Lee looked hopeless for a moment. “Chris, I’m sorry…you know I didn’t mean…”
“Didn’t mean what?” Chris shot back.
Lee looked sorry, but Chris looked away. “I didn’t mean…I didn’t mean to hurt you.”
“Don’t you think this hurts enough? Don’t you think even bringing it up would hurt?”
“I wasn’t thinking, Chris!” Lee said, his voice getting louder. Chris looked back up to his friend, who he now saw had tears in his eyes. It took a lot to get Lee upset. “I just want to help you, and you’re not letting me. You can’t harbor this pain forever. You know as well as I that your father would want you to have these so that you can show the world that he was brave. Jason wouldn’t want you to mope around and hide everything away so that you could never deal with it again. Dealing with pain makes us stronger.”

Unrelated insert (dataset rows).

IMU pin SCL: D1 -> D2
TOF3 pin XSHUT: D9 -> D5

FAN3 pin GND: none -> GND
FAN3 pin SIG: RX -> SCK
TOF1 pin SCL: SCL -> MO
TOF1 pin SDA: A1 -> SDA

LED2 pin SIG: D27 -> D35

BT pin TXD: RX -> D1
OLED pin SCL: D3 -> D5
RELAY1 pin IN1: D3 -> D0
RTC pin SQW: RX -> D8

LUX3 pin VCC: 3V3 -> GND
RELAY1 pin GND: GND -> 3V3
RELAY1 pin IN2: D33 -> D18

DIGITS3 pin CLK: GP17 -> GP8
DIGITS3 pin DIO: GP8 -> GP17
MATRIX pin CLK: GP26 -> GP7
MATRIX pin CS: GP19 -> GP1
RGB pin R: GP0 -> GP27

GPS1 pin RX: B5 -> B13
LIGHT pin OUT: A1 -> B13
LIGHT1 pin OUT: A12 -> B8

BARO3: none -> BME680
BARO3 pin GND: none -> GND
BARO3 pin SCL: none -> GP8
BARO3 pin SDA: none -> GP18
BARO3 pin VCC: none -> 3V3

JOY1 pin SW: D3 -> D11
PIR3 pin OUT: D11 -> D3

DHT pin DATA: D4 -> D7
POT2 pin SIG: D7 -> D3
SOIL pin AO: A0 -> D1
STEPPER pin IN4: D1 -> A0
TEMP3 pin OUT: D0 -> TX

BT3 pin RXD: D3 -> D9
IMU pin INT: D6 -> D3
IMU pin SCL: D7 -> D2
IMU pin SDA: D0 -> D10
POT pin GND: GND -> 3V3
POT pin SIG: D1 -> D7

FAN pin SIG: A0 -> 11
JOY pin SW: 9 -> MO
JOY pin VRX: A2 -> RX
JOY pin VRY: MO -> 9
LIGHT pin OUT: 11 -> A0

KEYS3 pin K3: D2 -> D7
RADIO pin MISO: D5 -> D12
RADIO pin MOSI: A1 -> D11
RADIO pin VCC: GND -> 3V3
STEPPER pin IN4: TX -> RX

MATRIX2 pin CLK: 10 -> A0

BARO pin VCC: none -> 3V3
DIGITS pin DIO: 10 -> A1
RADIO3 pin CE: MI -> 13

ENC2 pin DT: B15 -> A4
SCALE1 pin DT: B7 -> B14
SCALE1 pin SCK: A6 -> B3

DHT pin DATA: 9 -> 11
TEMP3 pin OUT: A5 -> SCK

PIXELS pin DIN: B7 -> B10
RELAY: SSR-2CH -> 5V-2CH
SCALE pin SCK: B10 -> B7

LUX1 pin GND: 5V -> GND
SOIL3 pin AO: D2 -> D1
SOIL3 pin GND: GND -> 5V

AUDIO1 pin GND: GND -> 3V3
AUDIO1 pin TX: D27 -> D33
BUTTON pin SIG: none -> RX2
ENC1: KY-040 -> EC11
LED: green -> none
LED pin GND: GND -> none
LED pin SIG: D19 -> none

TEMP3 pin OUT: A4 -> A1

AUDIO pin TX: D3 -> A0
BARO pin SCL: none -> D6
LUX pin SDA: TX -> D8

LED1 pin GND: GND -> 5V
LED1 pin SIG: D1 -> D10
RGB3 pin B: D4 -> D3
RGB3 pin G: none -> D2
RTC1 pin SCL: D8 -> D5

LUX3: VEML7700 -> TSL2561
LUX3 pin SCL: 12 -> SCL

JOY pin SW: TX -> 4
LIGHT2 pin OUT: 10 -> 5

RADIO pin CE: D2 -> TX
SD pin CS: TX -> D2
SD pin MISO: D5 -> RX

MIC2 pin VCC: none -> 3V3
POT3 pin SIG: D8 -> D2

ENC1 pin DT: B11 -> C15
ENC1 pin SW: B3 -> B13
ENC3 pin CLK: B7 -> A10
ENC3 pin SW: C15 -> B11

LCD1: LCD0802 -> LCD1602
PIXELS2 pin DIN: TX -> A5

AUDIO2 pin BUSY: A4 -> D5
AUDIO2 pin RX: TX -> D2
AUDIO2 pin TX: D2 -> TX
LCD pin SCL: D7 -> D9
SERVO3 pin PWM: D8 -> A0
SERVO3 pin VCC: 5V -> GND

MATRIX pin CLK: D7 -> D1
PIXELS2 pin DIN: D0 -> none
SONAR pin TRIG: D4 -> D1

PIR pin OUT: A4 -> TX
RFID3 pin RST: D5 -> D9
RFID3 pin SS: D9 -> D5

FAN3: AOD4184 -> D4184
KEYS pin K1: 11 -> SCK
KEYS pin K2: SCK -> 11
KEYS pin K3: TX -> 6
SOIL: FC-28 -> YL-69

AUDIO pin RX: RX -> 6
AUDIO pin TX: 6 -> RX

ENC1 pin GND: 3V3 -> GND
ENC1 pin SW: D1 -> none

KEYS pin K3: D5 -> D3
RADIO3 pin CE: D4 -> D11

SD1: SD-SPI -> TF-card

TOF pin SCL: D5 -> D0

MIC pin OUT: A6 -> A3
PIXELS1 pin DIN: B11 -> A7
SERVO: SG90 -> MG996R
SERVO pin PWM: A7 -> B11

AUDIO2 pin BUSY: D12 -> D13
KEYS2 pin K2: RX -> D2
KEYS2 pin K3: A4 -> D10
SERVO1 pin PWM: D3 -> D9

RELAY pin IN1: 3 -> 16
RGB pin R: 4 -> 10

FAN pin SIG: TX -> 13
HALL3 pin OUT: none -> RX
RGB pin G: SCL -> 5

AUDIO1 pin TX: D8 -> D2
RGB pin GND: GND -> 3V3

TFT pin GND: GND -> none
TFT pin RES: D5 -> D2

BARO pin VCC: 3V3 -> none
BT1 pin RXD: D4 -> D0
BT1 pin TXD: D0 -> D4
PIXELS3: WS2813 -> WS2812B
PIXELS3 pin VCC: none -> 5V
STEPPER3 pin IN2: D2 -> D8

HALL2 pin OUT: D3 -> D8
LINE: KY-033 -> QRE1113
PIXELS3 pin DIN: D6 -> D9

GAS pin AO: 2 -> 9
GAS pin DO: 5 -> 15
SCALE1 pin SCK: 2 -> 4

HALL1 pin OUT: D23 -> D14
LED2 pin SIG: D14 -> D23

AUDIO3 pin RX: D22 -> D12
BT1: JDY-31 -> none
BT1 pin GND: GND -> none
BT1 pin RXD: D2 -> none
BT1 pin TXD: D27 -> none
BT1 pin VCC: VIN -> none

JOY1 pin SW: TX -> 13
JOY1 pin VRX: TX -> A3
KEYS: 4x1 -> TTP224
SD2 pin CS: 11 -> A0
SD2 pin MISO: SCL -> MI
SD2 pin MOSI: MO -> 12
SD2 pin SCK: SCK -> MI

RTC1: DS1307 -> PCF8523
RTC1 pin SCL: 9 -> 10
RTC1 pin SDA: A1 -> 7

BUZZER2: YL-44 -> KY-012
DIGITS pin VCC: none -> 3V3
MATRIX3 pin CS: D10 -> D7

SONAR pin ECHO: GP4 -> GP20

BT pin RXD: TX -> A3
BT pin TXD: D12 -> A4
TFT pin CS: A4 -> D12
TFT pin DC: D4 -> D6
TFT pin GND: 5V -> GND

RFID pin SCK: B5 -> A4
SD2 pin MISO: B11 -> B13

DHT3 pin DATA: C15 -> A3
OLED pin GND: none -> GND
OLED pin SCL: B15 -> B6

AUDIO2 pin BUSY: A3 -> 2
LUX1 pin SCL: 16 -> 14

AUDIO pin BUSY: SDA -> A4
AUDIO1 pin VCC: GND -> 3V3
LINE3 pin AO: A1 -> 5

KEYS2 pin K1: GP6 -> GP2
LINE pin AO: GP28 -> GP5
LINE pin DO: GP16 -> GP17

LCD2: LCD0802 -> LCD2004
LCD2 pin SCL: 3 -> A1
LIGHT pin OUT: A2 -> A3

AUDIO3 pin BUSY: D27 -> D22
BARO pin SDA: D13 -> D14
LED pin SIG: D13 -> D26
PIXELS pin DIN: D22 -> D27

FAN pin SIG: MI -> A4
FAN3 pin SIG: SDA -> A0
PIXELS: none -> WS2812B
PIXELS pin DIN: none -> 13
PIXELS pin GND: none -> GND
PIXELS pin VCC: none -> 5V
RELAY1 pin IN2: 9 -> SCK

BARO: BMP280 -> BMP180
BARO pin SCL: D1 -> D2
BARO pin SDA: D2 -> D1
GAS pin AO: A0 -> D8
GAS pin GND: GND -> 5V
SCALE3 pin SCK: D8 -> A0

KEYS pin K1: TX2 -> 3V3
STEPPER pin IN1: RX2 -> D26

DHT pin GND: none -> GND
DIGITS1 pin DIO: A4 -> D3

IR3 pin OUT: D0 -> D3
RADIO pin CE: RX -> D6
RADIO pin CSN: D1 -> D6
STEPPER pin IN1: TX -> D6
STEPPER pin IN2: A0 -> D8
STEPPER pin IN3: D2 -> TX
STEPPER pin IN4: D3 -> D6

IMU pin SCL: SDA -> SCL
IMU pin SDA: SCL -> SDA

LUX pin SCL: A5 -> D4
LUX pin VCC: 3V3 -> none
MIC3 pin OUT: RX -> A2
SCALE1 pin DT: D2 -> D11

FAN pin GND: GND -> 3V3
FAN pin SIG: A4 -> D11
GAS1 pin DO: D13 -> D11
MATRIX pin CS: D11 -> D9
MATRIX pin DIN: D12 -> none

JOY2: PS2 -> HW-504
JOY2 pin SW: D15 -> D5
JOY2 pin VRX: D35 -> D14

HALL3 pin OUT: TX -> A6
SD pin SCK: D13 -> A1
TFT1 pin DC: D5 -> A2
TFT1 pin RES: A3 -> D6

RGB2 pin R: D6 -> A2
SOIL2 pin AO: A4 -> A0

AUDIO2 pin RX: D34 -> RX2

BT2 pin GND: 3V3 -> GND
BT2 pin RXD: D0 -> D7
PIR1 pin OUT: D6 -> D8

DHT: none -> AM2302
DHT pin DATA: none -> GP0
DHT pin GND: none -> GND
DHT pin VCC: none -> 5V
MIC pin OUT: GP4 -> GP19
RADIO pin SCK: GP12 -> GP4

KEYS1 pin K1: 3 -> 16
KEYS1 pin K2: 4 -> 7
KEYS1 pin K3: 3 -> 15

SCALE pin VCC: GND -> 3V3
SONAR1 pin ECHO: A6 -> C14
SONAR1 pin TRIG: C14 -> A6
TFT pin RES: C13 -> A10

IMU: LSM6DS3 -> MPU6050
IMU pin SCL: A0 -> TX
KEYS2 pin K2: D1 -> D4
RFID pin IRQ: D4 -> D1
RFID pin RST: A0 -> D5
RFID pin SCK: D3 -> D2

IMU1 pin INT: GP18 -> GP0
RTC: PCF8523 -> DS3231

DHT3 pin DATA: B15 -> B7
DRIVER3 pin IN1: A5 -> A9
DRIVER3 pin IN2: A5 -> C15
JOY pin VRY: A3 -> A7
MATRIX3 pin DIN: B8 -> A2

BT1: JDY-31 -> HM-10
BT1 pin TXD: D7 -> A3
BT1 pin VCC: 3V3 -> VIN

“Well then I bet you’re the strongest person in the world,” Chris said harshly, and immediately regretted it as he saw the fury and despair flash through Lee’s eyes.
“Is that some sort of joke?” Lee snapped back. Now it was Chris’ turn to fall silent. “My mother was murdered for believing that extending people’s lives was wrong. My father ran away to Luna and as far as I can tell, he’s dead too. Merry can’t care for herself and I can’t pay for a house for her and you know my apartment building won’t allow me to let her stay with me unless I pay for her and I can’t do that either. Martin’s struggling on his own and has nearly died three times on me. Do you think that’s funny, Christopher?” Chris lowered his gaze from the amethyst fire in Lee’s eyes.
“No,” Chris finally whispered.
“Live in fear, live in the past if you want to,” Lee hissed. “Hide the last thing you have left of your shattered family. It’s not my fault that you won’t face the music.” With that the white-haired young man stormed back out into the storm. Chris watched his friend drive off and sighed. The storm was getting worse…he hoped Lee would be all right. After about half of an hour had passed Chris finally sighed and found a knife to open the box with. With shaking hands, he cut the packing tape and opened the box with a crack. Suddenly he froze, tears beginning to fall before he could even move the paper covering what was hidden inside. It took an immense amount of courage to move the paper and reveal a small wooden box. Opening it slowly, he set the open box on the coffee table next to his chai and burst into tears. Inside the box was a typical army-issued handgun, several silver and gold medals issued for bravery and the like by the armed forces, a wallet, and a small note.
Dear Mr. Valent – This is all that could be salvaged from your father after the attack on his base last Tuesday. We are terribly sorry for your loss. The funeral for you and your family will be held next Wednesday at the Charsten Funeral Home. You can contact Sergeant Preston Carr for details.